|J-E-T-S, Jets, Jets, *%#@!?|
By Ralph Wiley
Page 2 columnist
As Jet quarterbacks go, Joe Namath is looking better all the time -- hard to do for an ex-NFL vet pushing 60. By age 60, NFL vets often are pushing up something else. Like daisies.
But compared to shaky Vinny Testaverde and some other QBs, Joe Willie's still the Man. Mentally, I'm saying. If Vin keeps playing like that, Herm Edwards will be tempted to suit Joe up.
Especially if Joe keeps referencing Playmakers.
"Santana Moss is a playmaker!" Joe Willie pled, outside the Jets locker room after he got all huggy-bearish with Road Dog, who was sporting an authentic Namath green throwback No. 12.
"Let Vin drop seven (steps) and throw it down the field some time!" said Namath. "Give Santana a chance to make a play!"
Joe is great to talk ball with. We took in the Jets' opener last Thursday night at FedEx, against the Washington Skinned Buffalo Humps. The Skinned Buff Humps were solid favorites, at least in my mind, because they'd signed four starters off the Jets' very nice playoff squad from last year -- Coles, Thomas, Hall and Morton.
The Skinned Humps were also at home, etc. Yet they still escaped only by the skin of their humps, and by one horrible third-down execution on the Jets' part. Third-and-one, their side of midfield, two minutes left, the Jets ran a counter play, replete with pulling guards and run-blitz defenders gleefully shooting the gaps they'd abandoned. Plus, Vinny turned the wrong way. No, that particular play might not be the answer.

───

**Brief**
Please rewrite the column on the Jets from "But compared to" up to and including "Hall and Morton.", putting "Broadway Joe" wherever "Joe Willie" appears.

**Given records**
───

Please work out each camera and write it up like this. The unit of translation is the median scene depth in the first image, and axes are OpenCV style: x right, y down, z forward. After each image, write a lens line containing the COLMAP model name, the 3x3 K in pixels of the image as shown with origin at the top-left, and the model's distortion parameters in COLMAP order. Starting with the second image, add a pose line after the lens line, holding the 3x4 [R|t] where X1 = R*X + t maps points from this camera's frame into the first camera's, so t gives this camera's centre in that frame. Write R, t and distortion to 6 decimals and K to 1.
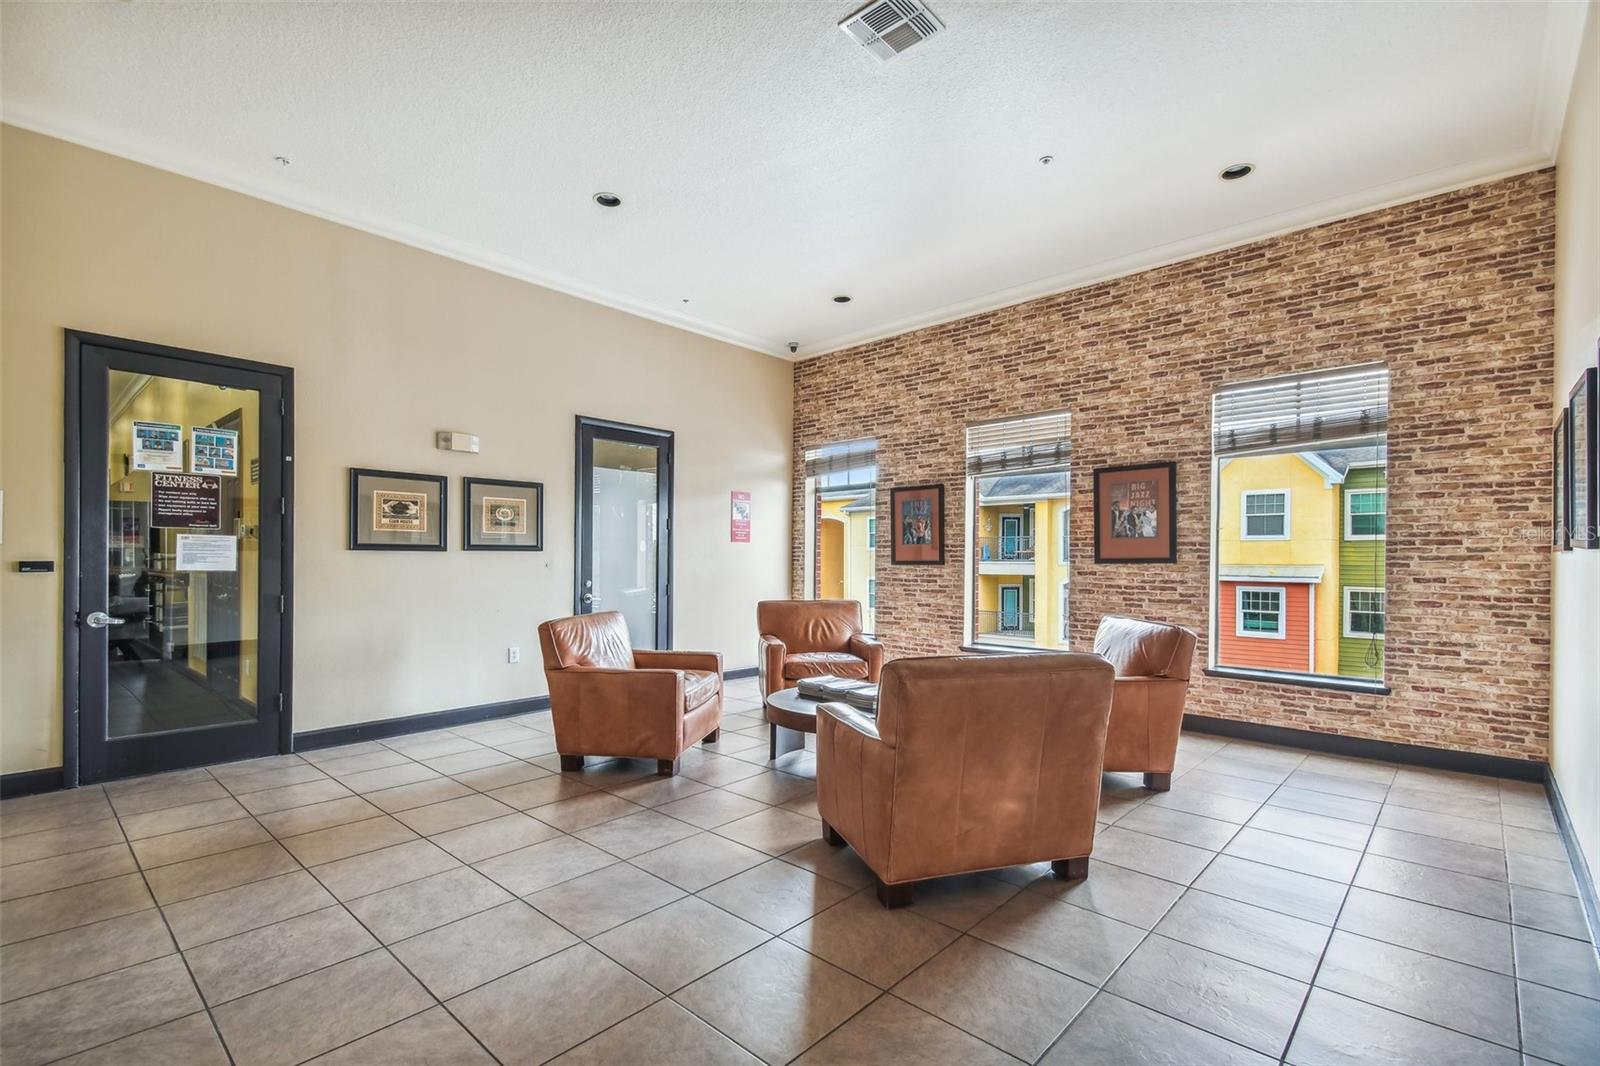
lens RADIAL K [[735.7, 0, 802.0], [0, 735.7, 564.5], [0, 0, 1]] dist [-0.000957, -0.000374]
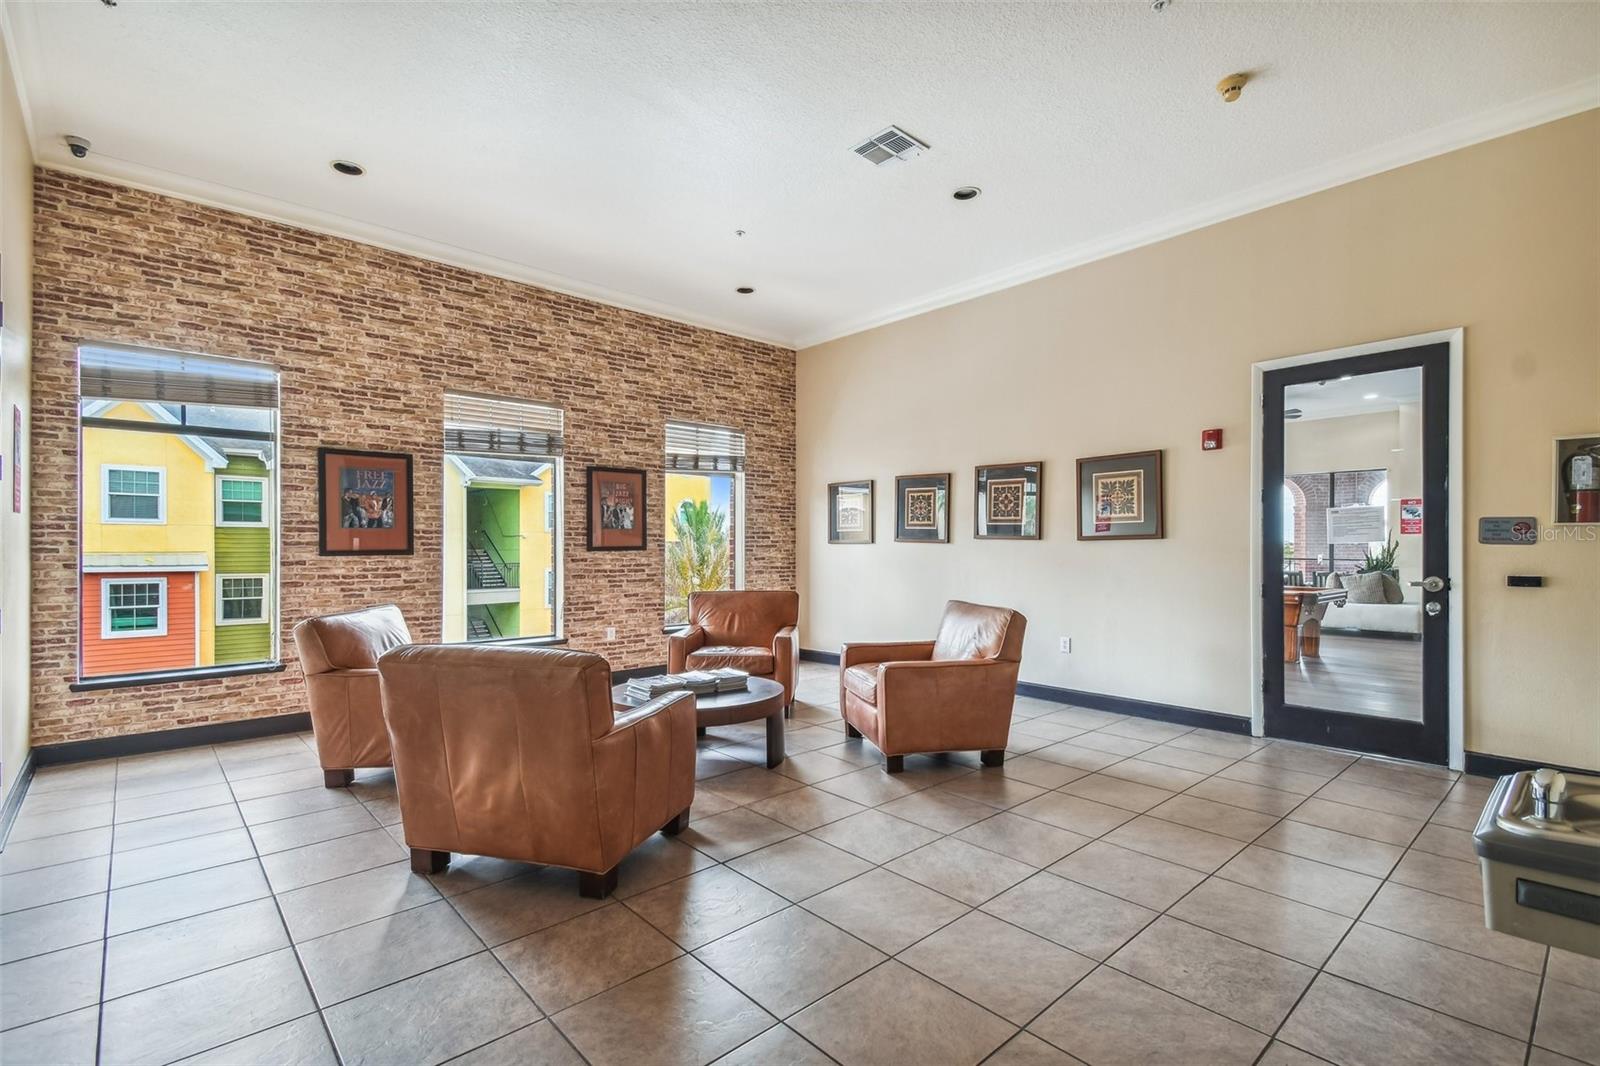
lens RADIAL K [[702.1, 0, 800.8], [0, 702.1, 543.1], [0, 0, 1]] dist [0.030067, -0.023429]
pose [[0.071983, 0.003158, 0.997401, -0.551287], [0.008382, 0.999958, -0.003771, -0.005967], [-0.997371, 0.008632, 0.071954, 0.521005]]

───

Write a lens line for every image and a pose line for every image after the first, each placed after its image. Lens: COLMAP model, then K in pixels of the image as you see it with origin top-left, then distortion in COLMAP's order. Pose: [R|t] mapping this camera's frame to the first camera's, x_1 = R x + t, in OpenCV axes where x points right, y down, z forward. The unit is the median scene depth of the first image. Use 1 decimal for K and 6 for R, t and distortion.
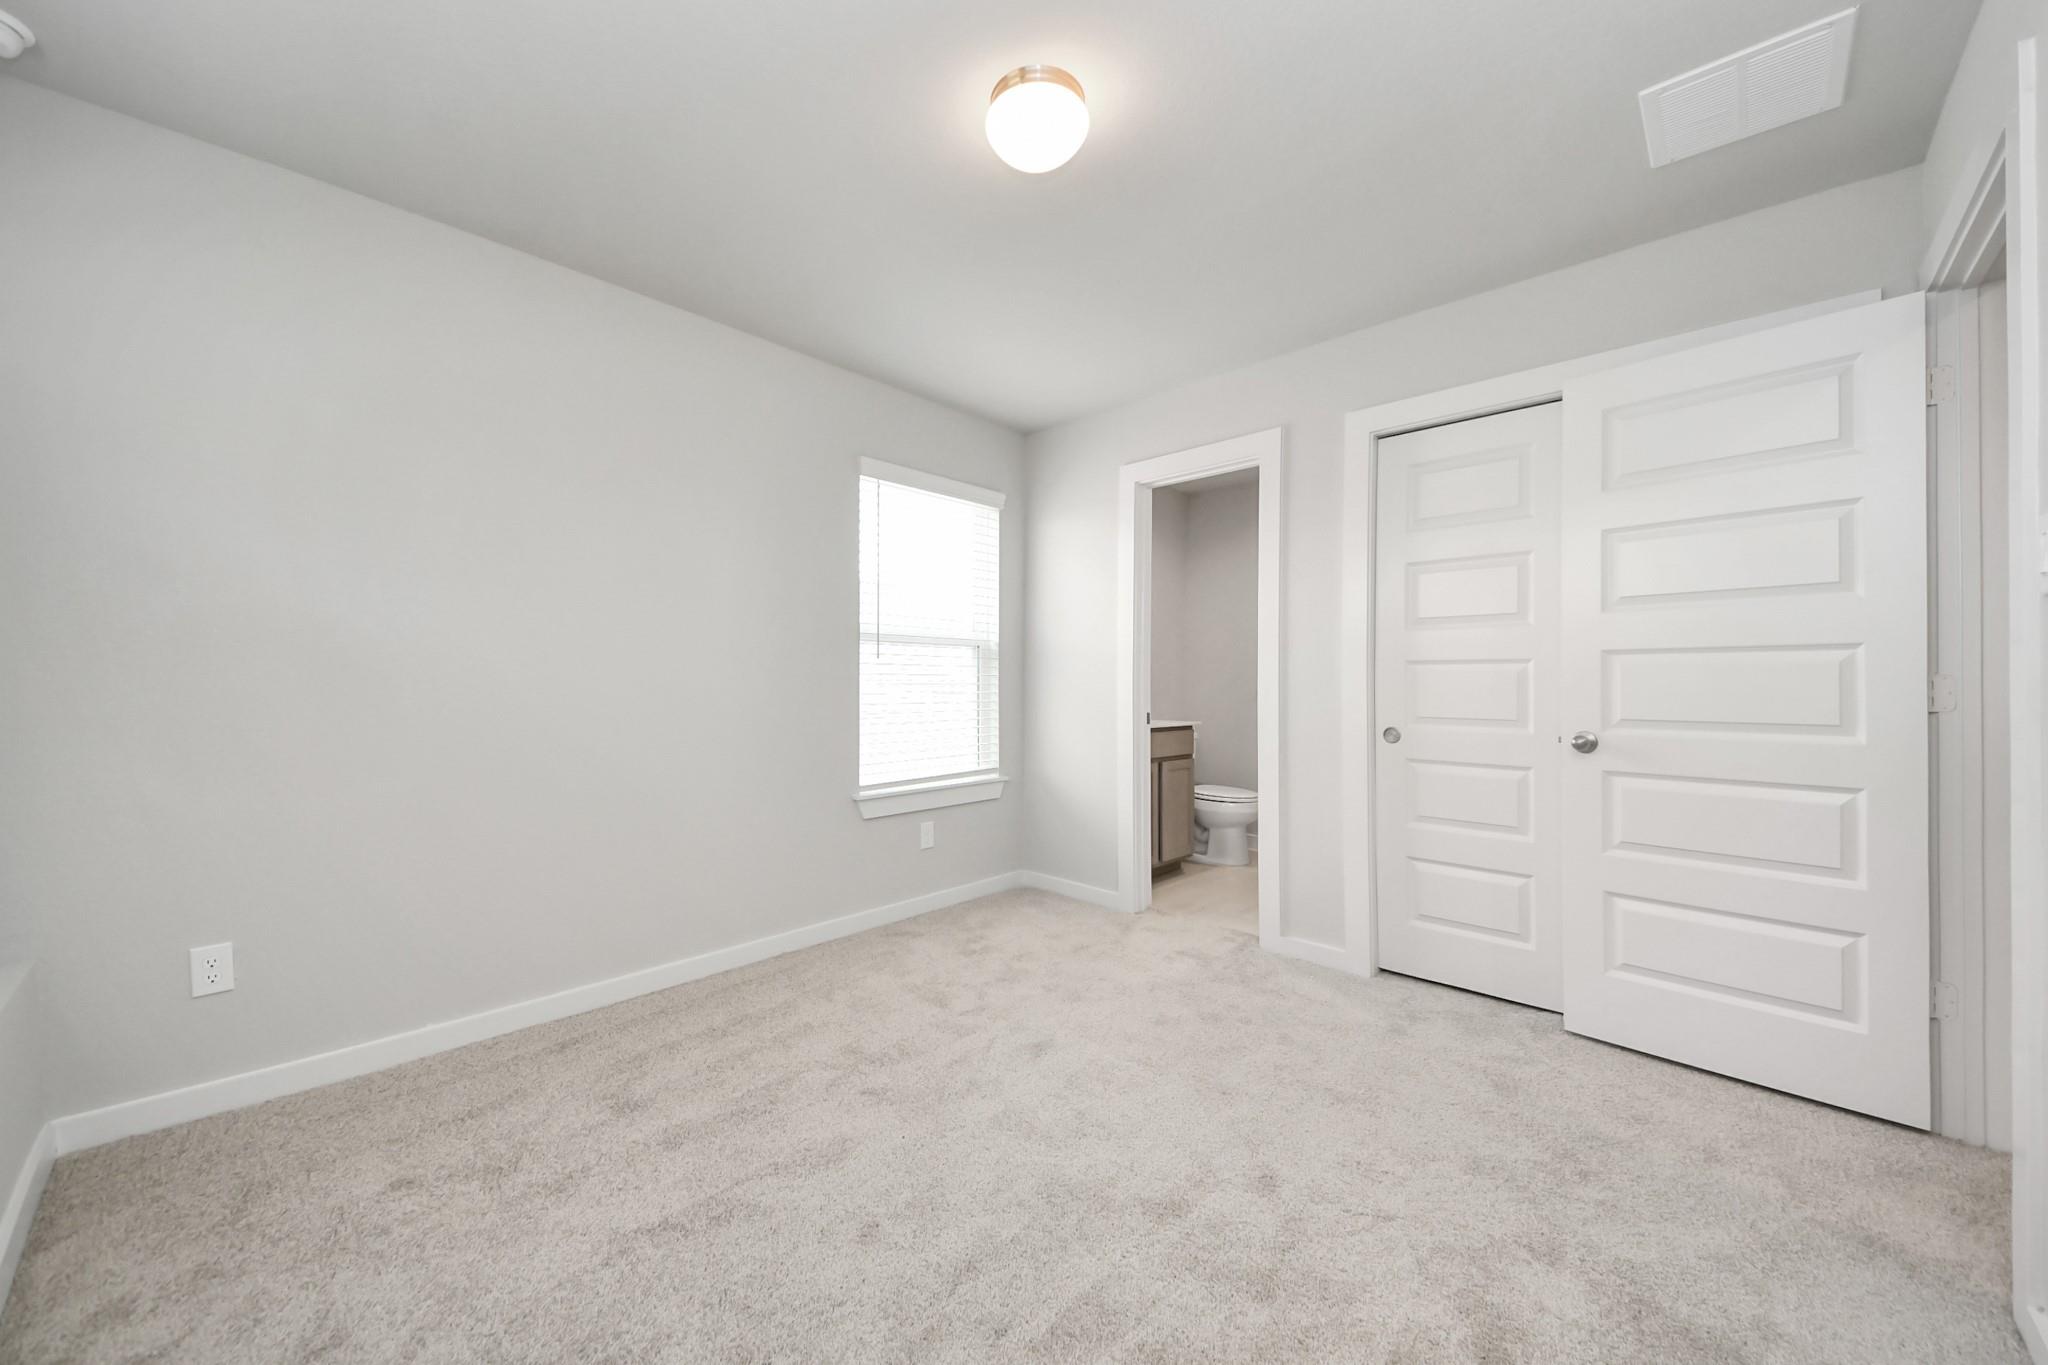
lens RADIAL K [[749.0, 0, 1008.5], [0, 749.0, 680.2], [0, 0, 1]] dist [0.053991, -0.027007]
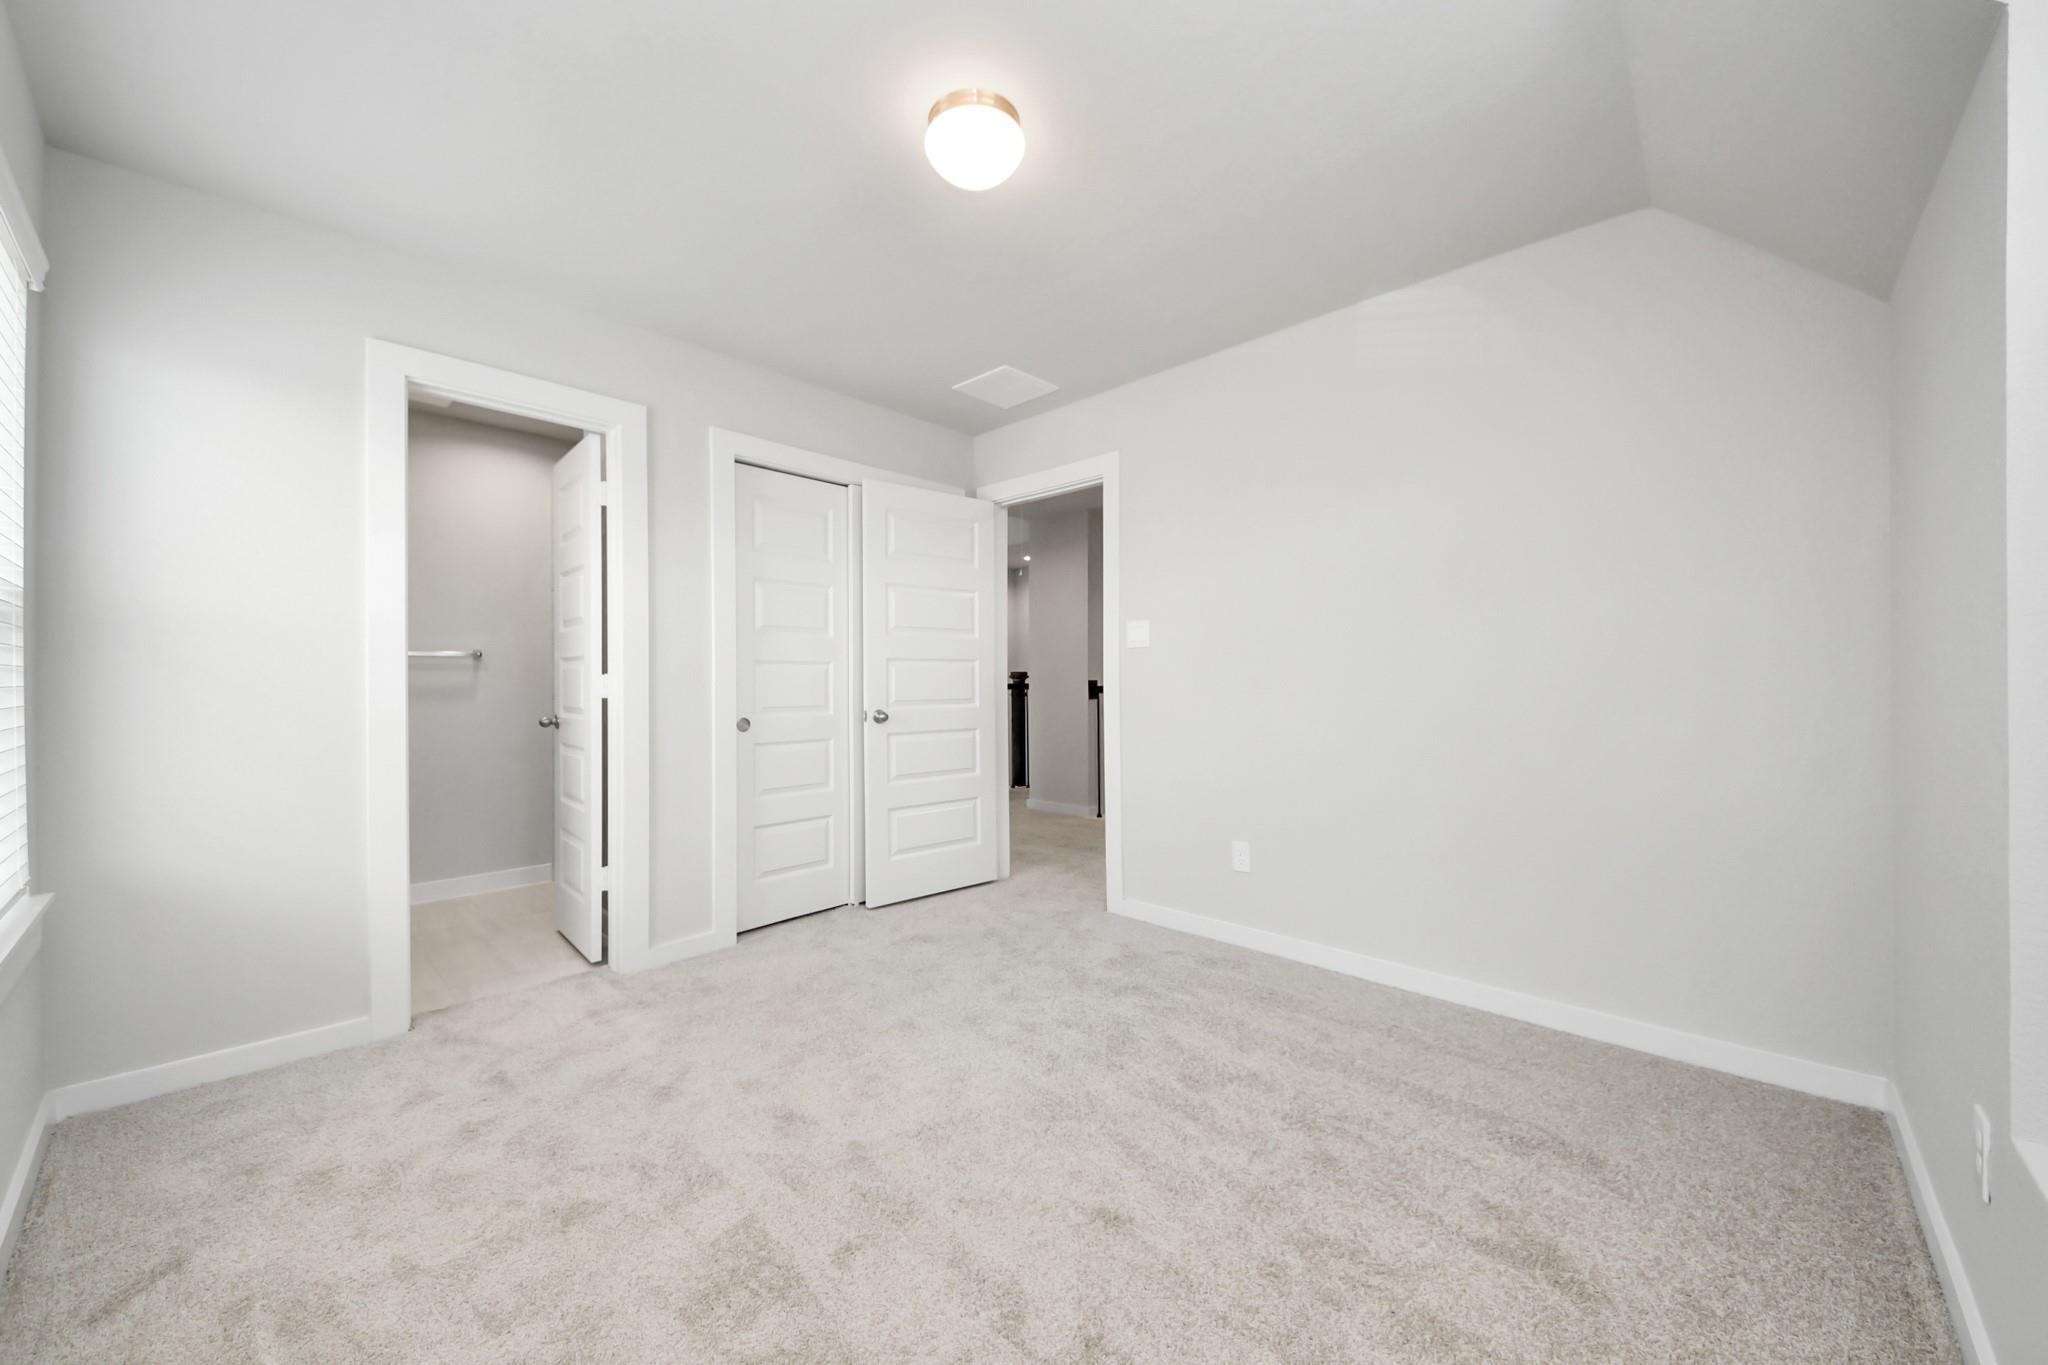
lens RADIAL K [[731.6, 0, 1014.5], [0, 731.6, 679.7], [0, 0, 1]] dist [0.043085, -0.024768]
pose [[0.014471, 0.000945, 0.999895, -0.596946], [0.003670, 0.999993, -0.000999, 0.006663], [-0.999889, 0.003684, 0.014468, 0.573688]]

───

**Answer area**
But compared to shaky Vinny Testaverde and some other QBs, Broadway Joe's still the Man. Mentally, I'm saying. If Vin keeps playing like that, Herm Edwards will be tempted to suit Joe up.
Especially if Joe keeps referencing Playmakers.
"Santana Moss is a playmaker!" Broadway Joe pled, outside the Jets locker room after he got all huggy-bearish with Road Dog, who was sporting an authentic Namath green throwback No. 12.
"Let Vin drop seven (steps) and throw it down the field some time!" said Namath. "Give Santana a chance to make a play!"
Joe is great to talk ball with. We took in the Jets' opener last Thursday night at FedEx, against the Washington Skinned Buffalo Humps. The Skinned Buff Humps were solid favorites, at least in my mind, because they'd signed four starters off the Jets' very nice playoff squad from last year -- Coles, Thomas, Hall and Morton.